I've just been reviewing the application for certification that must be filled out each year to renew our annual organic certification. The requirements are detailed and we must document every seed we plant, create farm maps of our planting areas, document the inputs we buy, the compost we make and the crops we harvest and sell. Our farm itself is inspected and our fields graded on our success and failures.

We've been re-certified each year for the last four years but have a long way to go. Perhaps it's my California bred optimism and Susan's Wisconsin work ethic that makes us think we have something to give this community and this Province. We think that if we work hard we can bring our dreams to life in these bountiful fields.
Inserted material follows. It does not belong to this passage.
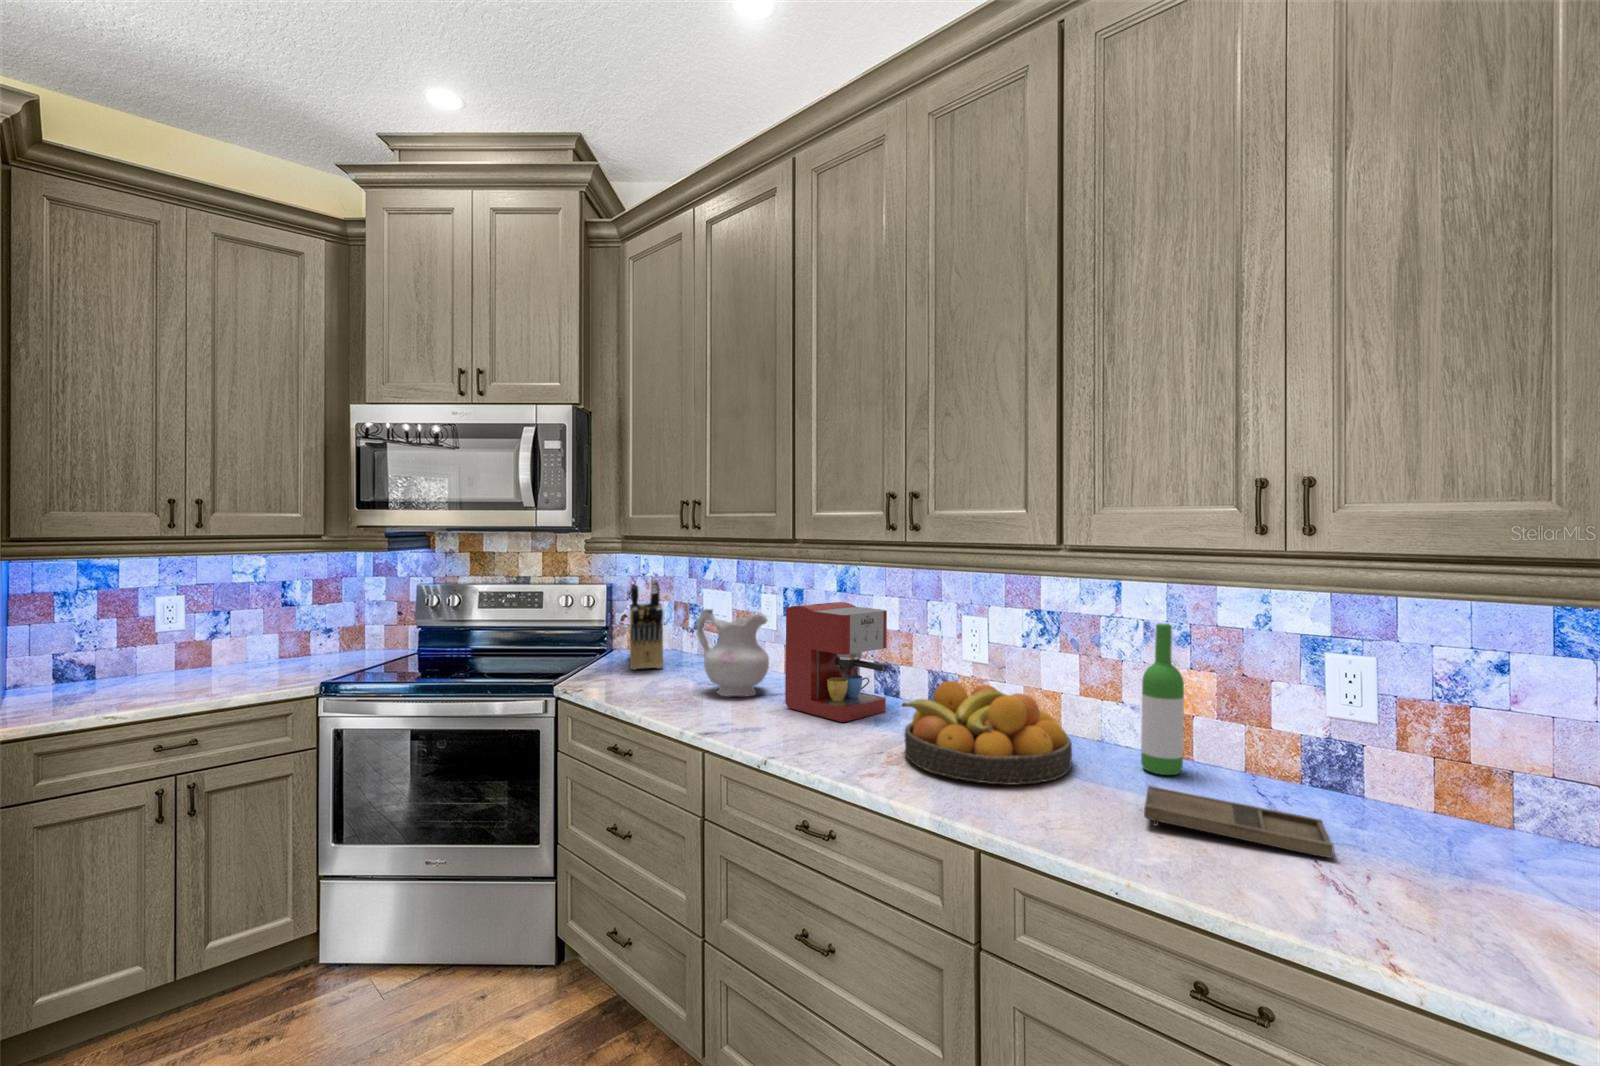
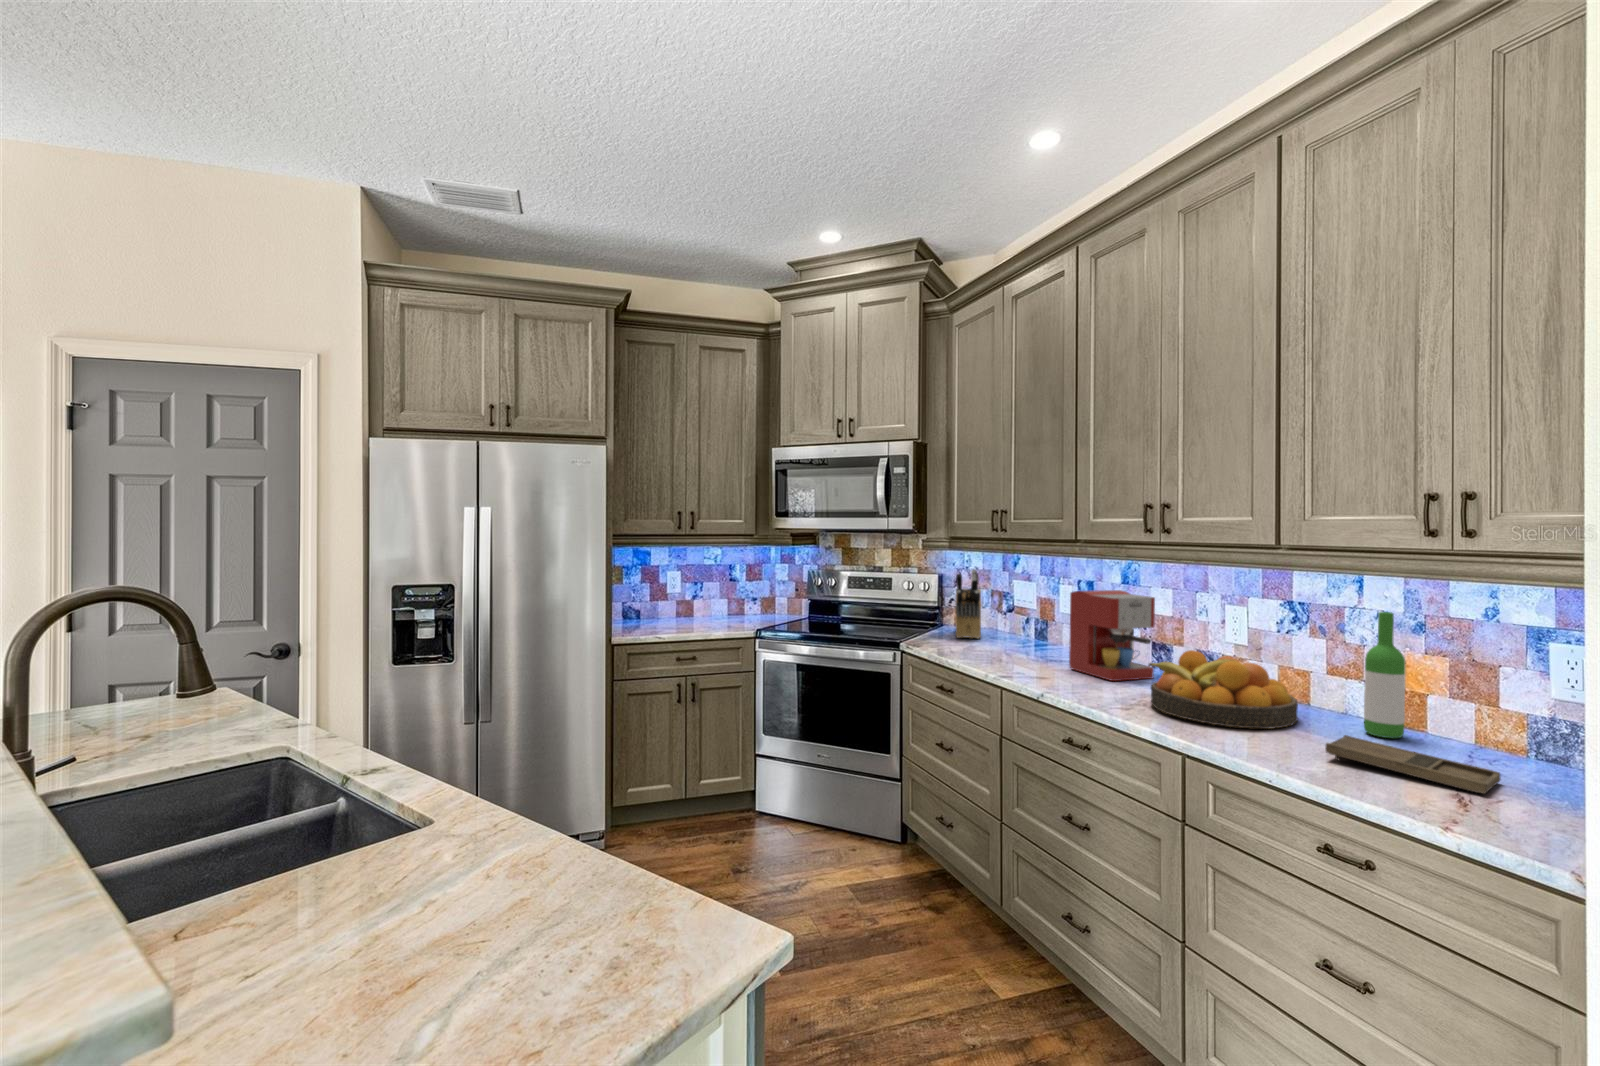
ceramic pitcher: present [697,609,769,696] -> none [1003,592,1060,660]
We hope to produce the kind of wealth that money alone can't buy. And we encourage our friends, visitors and neighbors to share the wealth with us in each season.

Both Susan and I have worked for the rich, the powerful and the famous. We've both come to the conclusion that the quality of life isn't found in fame or fortune. Our life on Prince Edward Island brings us back to earth and teaches us the value of living. Our neighbors aren't rich, but they are generous. We are not rich but we appreciate the values that make life on PEI so good.

We don't expect to make a lot of money growing Organic vegetables. We expect to be rich in compost, yellow beans, family and friends.